> _What is expected_
Only the lines from the one containing "- I want to" through the final line of the material below should be output, exactly as they stand.

*** Opening of Information shown ***

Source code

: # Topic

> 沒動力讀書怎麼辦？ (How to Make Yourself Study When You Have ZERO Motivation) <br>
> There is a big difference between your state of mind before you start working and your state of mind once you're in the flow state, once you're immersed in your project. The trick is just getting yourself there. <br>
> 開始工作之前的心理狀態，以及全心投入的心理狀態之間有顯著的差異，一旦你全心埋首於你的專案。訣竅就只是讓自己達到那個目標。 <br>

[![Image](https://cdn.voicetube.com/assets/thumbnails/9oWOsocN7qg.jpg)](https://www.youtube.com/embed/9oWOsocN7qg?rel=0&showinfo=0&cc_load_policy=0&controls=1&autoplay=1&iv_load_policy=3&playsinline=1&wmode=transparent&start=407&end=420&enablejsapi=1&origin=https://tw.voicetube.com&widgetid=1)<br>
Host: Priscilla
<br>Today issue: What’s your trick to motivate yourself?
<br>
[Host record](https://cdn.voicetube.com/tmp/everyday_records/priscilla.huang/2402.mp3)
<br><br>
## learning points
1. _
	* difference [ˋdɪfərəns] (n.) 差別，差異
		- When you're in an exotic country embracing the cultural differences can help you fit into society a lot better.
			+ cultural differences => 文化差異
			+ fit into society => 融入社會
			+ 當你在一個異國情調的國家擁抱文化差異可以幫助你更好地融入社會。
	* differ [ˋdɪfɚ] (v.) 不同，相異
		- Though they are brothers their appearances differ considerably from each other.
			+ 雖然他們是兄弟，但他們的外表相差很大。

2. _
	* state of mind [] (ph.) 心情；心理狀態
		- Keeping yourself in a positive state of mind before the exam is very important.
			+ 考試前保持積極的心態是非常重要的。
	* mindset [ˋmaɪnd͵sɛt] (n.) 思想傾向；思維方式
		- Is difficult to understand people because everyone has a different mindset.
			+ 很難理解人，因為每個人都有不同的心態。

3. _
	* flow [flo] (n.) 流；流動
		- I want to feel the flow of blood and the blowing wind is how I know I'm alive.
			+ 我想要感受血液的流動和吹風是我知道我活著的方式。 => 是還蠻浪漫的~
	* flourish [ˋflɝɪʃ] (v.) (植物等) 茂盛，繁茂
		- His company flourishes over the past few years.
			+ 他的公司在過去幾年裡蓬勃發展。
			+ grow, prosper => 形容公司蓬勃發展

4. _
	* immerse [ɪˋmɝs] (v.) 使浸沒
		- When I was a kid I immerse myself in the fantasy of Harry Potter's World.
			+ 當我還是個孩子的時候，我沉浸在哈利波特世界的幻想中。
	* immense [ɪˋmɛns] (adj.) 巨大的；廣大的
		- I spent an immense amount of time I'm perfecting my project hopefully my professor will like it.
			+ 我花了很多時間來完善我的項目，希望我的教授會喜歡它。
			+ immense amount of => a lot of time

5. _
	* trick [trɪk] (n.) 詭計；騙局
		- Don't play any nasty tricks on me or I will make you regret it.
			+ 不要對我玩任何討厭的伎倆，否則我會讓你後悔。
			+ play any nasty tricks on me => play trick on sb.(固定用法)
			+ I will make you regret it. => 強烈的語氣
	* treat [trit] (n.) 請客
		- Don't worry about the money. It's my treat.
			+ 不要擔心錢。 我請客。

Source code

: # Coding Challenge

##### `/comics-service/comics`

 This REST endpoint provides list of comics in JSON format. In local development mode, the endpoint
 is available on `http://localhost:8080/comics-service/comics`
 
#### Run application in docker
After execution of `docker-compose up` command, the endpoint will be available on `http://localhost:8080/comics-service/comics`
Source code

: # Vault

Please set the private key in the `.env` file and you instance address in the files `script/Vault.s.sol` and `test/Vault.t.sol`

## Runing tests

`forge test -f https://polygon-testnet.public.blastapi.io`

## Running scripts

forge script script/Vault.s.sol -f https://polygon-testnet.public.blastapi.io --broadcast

*** Close of Information shown ***

> _Answer area_
		- I want to feel the flow of blood and the blowing wind is how I know I'm alive.
			+ 我想要感受血液的流動和吹風是我知道我活著的方式。 => 是還蠻浪漫的~
	* flourish [ˋflɝɪʃ] (v.) (植物等) 茂盛，繁茂
		- His company flourishes over the past few years.
			+ 他的公司在過去幾年裡蓬勃發展。
			+ grow, prosper => 形容公司蓬勃發展

4. _
	* immerse [ɪˋmɝs] (v.) 使浸沒
		- When I was a kid I immerse myself in the fantasy of Harry Potter's World.
			+ 當我還是個孩子的時候，我沉浸在哈利波特世界的幻想中。
	* immense [ɪˋmɛns] (adj.) 巨大的；廣大的
		- I spent an immense amount of time I'm perfecting my project hopefully my professor will like it.
			+ 我花了很多時間來完善我的項目，希望我的教授會喜歡它。
			+ immense amount of => a lot of time

5. _
	* trick [trɪk] (n.) 詭計；騙局
		- Don't play any nasty tricks on me or I will make you regret it.
			+ 不要對我玩任何討厭的伎倆，否則我會讓你後悔。
			+ play any nasty tricks on me => play trick on sb.(固定用法)
			+ I will make you regret it. => 強烈的語氣
	* treat [trit] (n.) 請客
		- Don't worry about the money. It's my treat.
			+ 不要擔心錢。 我請客。

Source code

: # Coding Challenge

##### `/comics-service/comics`

 This REST endpoint provides list of comics in JSON format. In local development mode, the endpoint
 is available on `http://localhost:8080/comics-service/comics`
 
#### Run application in docker
After execution of `docker-compose up` command, the endpoint will be available on `http://localhost:8080/comics-service/comics`
Source code

: # Vault

Please set the private key in the `.env` file and you instance address in the files `script/Vault.s.sol` and `test/Vault.t.sol`

## Runing tests

`forge test -f https://polygon-testnet.public.blastapi.io`

## Running scripts

forge script script/Vault.s.sol -f https://polygon-testnet.public.blastapi.io --broadcast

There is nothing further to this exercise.